**REQUIRED ACTION:** Once the line containing "मिनी पीसी अपनी" is found in the entries below, restate it and each following line word for word, stopping after the line containing "elnézően kezelnek: a magáncélú másolás".

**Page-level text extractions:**
========

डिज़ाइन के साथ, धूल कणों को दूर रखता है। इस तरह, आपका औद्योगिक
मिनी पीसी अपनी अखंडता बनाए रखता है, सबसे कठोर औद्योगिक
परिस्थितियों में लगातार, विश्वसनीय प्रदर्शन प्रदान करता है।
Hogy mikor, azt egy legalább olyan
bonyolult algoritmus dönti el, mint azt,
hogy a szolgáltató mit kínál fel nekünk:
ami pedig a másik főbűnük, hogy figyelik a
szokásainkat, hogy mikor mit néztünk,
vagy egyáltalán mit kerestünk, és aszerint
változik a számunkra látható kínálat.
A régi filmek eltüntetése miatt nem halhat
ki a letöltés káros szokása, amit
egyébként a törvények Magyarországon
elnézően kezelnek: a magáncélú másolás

========

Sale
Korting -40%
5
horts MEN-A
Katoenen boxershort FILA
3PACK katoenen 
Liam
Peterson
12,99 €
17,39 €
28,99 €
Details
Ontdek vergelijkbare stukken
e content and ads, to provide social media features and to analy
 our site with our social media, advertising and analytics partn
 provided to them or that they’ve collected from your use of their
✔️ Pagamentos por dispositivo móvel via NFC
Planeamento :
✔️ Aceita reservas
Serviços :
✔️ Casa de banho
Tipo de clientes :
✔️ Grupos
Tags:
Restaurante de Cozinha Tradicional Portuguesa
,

========

**YOUR RESPONSE:**
मिनी पीसी अपनी अखंडता बनाए रखता है, सबसे कठोर औद्योगिक
परिस्थितियों में लगातार, विश्वसनीय प्रदर्शन प्रदान करता है।
Hogy mikor, azt egy legalább olyan
bonyolult algoritmus dönti el, mint azt,
hogy a szolgáltató mit kínál fel nekünk:
ami pedig a másik főbűnük, hogy figyelik a
szokásainkat, hogy mikor mit néztünk,
vagy egyáltalán mit kerestünk, és aszerint
változik a számunkra látható kínálat.
A régi filmek eltüntetése miatt nem halhat
ki a letöltés káros szokása, amit
egyébként a törvények Magyarországon
elnézően kezelnek: a magáncélú másolás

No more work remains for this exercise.